Les personnes qui travaillent à l’auberge nous proposent très gentiment de partager l’autel si nous le souhaitons. Nous sommes totalement intégrés dans cette cérémonie. Je cherche des photos et je vais les imprimer chez le photographe du coin. C’est déjà un rapprochement avec mes chers défunts, je continue mes achats pour que nous puissions festoyer ensemble. Le jour de la Toussaint, nous laissons ces offrandes sur l’autel. Nous sommes une dizaine de passants à l’auberge voulant participer. Il y a partout des fleurs, des aliments. Chacun de nous allume une bougie pour montrer le chemin de nos chers disparus. Nous accrochons nos photos dans un silence, une reconnaissance, et un chagrin apaisé car ils sont là, avec nous. Cette sensation est étrange car nous partageons ce recueillement extrêmement intime alors que nous nous connaissons si peu. Nous sommes réunis dans notre perte, qui est en somme le lot de tous. Nous sortons pour nous retrouver avec les autres personnes dans les rues. San Cristobal est magique pour cela ; nous sommes dans l’unité, de nos vies et de nos morts. Je suis maquillée en Catrina ; On se maquille et se déguise en mort au Mexique pour aider nos défunts à nous retrouver car ils ne pas la différence entre les vivants et les morts. Le ton est différent, plus de tristesse mais une liesse palpable, nous sommes tous ensembles.

Le lendemain, on nous propose d’aller au cimetière de Romerillo, et le surlendemain, ce sera la fête au cimetière de Chamula. Comme expliqué sur le blog de San Cris, dès notre arrivée, nous tombons sur une foire avec des manèges, des échoppes et de quoi acheter à manger et à boire devant le cimetière. Les vivants ripaillent avec les morts, à côté de leur tombe, parées des plus belles fleurs de Cempasúchil C’est une vision bien étrange pour nous, Européens.
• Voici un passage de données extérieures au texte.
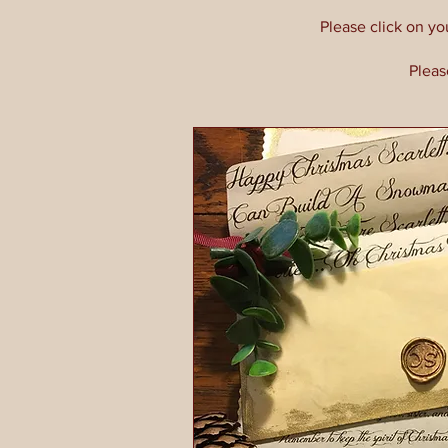
Please click on yo
Pleas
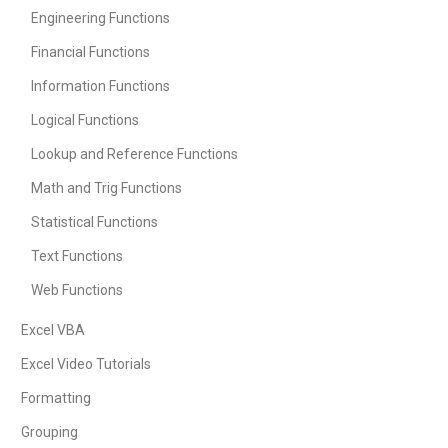
Engineering Functions
Financial Functions
Information Functions
Logical Functions
Lookup and Reference Functions
Math and Trig Functions
Statistical Functions
Text Functions
Web Functions
Excel VBA
Excel Video Tutorials
Formatting
Grouping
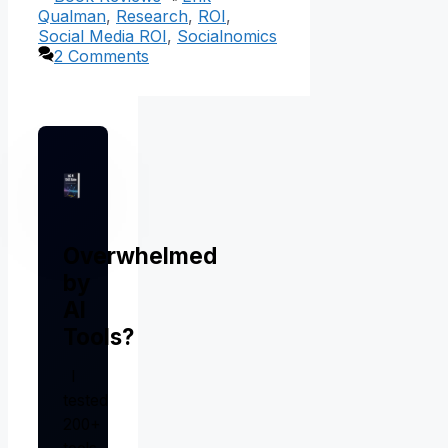
Qualman
,
Research
,
ROI
,
Social Media ROI
,
Socialnomics
2 Comments
Overwhelmed
by
AI
Tools?
I
tested
200+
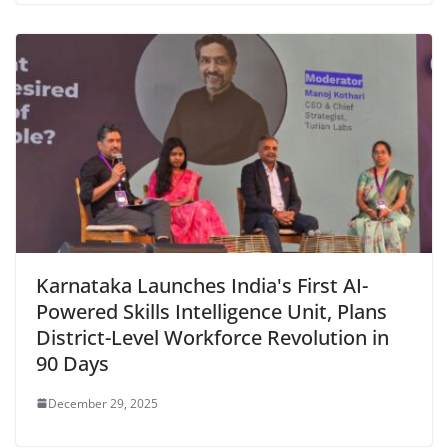
Karnataka Launches India's First AI-
Powered Skills Intelligence Unit, Plans
District-Level Workforce Revolution in
90 Days
December 29, 2025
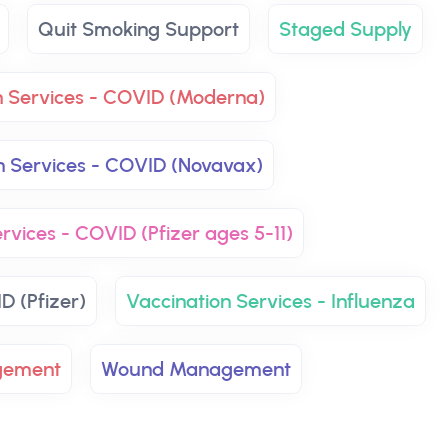
Quit Smoking Support
Staged Supply
n Services - COVID (Moderna)
n Services - COVID (Novavax)
rvices - COVID (Pfizer ages 5-11)
D (Pfizer)
Vaccination Services - Influenza
gement
Wound Management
Des mariachis chantent en groupe devant les tombes, des familles entières sont réunies devant un piquenique.

La grande majorité des gens qui vont visiter le cimetière se distinguent des autres Mayas que j’ai rencontrés jusqu’à présents ; j’en ai vu quelques-uns à San Cris. Ce sont des gens de Chamula. Les hommes portent souvent un chapeau de type texan et les femmes portent toutes une jupe noire faite de peau de bouc de des chemisiers très ouvragés et de belle couleurs vives. Les petites filles portent elles aussi une jupe mais d’imitation. Peut-être faut-il passer par une cérémonie spéciale ou alors un certain âge afin de porter une peau de bouc, je ne sais pas. En général plus petits et de teint de peau plus foncé, ils se différencient très nettement des autres Mexicains que j’ai rencontrés jusqu’ici.  De même, leur comportement est distinctif. On ressent très fortement qu’ils appartiennent à un clan exclusif, auquel aucun autre n’a accès. Bien moins ouverts, ils ont leurs rites bien à eux comme par exemple les cérémonies de sacrifice de coq dans les églises. C’est peut-être un clan qui a le moins dérogé aux rites originels Mayas en les ayants intégrés à ceux, plus contemporains de religion catholique… Certains sont quand même plus avenant en ville mais je sens d’entrée qu’il vaut mieux ne pas entamer la conversation.

Je n’irai pas au cimetière de Chamula voir les festivités le surlendemain, ce genre de sacrifice ne m’appelle pas.

Je dois reconnaître qu’avoir vécu la fête des morts au Mexique a été une expérience inoubliable et je continuerai cette pratique tous les ans chez moi car je trouve que c’est une merveilleuse tradition à perpétuer.